Un nouvel album de Sameer Ahmad au printemps, c’est un peu comme la neige au 15 août, un joie improbable pour ceux qui ont déjà su déguster ses opus, notamment depuis le superbe Perdants magnifiques puis le projet plus discret de l’EP Un amour suprême. Pour un rap de hippie, vive les hamacs, vive les tipis.
Les amateurs ne seront pas déçus s’ils aiment Sameer Ahmad qui reste au niveau d’un flow et d’une plume d’indien, déroulant son style unique sur 10 titres qui s’écoutent comme une lettre à la poste dans un dictionnaire. Apache (de apachu, « ennemi » en langue zuñi) est un nom générique donné à différentes tribus amérindiennes d’Amérique du Nord vivant dans le sud-ouest des États-Unis. Mais Apaches est aussi un terme générique qui sert à désigner des bandes criminelles du Paris des années 1900. Le rappeur Sameer Ahmad nous laisse peut-être le soin après écoute de son nouvel opus Apaches de trancher sur son orientation (même si la pochette ne laisse pas vraiment de doute). Dans tous les cas, il s’agit de continuer à rapper quoi qu’il arrive, seul face à un « Brasero » ou tel un « Sherpa ».
« Je suis tout seul, vous êtes plus de sept milliards. »
Sameer Ahmad, avant d’être une voix, c’est un plume. Une plume particulière qui s’autorise à écrire sans rimes, à décrocher du temps, à glisser à côté, à jouer au name dropping musical, cinématographique, mythologique ou historique, comme certains jouent au yoyo ou au bilboquet. À associer images poétiques à d’autres clairement rattachées au milieu du rap ricain, de retracer la route entre Jérusalem et Harlem, de dévoiler le fond d’une émotion comme d’imaginer une vie en apesanteur. « Pour l’enfermement ou pour l’enfer de Dante, moi j’aime redescendre frère quand la terre me manque » (Brasero).
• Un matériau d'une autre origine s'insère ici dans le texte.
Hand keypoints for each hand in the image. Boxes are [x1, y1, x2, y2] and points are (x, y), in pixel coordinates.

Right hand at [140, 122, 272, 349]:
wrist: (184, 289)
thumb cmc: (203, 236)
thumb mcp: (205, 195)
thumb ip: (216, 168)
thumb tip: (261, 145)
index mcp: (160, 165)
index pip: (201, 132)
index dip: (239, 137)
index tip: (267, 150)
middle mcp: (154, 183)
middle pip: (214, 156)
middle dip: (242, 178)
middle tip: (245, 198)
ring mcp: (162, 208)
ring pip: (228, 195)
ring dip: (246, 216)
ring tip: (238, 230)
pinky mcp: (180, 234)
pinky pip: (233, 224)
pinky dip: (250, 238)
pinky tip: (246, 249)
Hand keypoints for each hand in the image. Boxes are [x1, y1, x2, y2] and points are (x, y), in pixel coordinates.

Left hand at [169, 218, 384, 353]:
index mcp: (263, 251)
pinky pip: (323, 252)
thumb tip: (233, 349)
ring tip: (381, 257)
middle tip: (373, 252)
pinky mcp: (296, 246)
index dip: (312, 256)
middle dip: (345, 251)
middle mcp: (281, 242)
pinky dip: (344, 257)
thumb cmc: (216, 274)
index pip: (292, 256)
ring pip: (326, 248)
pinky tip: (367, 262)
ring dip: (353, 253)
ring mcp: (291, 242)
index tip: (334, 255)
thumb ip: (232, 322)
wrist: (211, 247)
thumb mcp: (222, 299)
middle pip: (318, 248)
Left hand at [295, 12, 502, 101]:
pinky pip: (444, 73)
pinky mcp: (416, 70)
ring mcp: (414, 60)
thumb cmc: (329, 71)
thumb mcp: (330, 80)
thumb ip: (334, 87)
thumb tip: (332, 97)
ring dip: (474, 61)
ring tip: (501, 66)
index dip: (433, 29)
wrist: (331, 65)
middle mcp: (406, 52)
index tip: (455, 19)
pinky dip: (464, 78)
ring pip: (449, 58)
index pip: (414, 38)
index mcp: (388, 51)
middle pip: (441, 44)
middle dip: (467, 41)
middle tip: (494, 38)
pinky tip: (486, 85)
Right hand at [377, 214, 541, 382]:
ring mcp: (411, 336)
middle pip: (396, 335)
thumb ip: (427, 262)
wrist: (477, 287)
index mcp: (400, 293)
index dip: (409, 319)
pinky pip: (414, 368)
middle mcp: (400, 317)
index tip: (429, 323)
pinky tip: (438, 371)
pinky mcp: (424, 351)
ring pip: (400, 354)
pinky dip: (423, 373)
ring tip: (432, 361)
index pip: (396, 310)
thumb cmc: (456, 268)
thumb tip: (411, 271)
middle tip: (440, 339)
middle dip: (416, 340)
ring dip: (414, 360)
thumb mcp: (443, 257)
Au début était le verbe, alors autant s’offrir carrément tout le « Logos »* en featuring avec Ezekiel. Et, l’auditeur subtil n’aura pas manqué de remarquer qu’une des boucles mélodiques est la même que celle de « Sitting bull », dans une tonalité différente.
« La caravane à la croisée des c’hmins, J’ai lacé mes Jordan j’ai laissé aboyer les chiens »
Les variations donc, comme celles des mots que Sameer Ahmad partage avec LK de l’Hôtel Moscou et Nakk Mendosa pour « Peyotl ». Il semblerait finalement que ce soit le désert et ses danses chamaniques qui l’emportent ; Sameer Ahmad, c’est un peu la beat generation en plein Bronx du XXIe siècle, trap en toile de fond et psychotropes pour éviter l’fond. Car Sameer Ahmad vole, sinon il ne serait pas capable de rapper sur un sample du Velvet Undergound (« Papa Legba »**) en voulant « toucher les cieux, quitter l’bayou poussiéreux » et s’laisser « pousser les yeux ». La plume de Sameer Ahmad est « en feu » ; comme sa voix qui s’éraille presque sur le titre final « H2O » et son ambiance aquatique. Celui qui a des lyrics « en collision avec une étoile filante », ce « lascar polyglotte » qui mélange ambiances mélancoliques avec des chutes ou des envolées abrasives, qui évite le rap game parce qu’il a swimming pool, rappelle qu’on mourra « tous dans ce siècle, unis dans ce cercle ». Pourvu qu’on y diffuse du Sameer Ahmad.
Apaches – Un album de 10 titres signés Sameer Ahmad – Sortie : 12 juin 2019 – Bad Cop Bad Cop -
* « Dans la pensée grecque antique, le logos (grec ancien λόγος lógos “parole, discours, raison, relation”) est au départ le discours parlé ou écrit. Par extension, logos désigne également la raison, forme de pensée dont on considère qu’elle découle de la capacité à utiliser une langue (grec γλῶσσα / glossa, γλῶττα / glotta “langue”). De l’idée de logos dérive celle de logique (au sens large par opposition à la logique mathématique moderne), qui correspond dans le monde latin à la rationalité, l’art de la pensée verbale juste. » nous explique Wikipedia.
** Papa Legba est un dieu africain vaudou.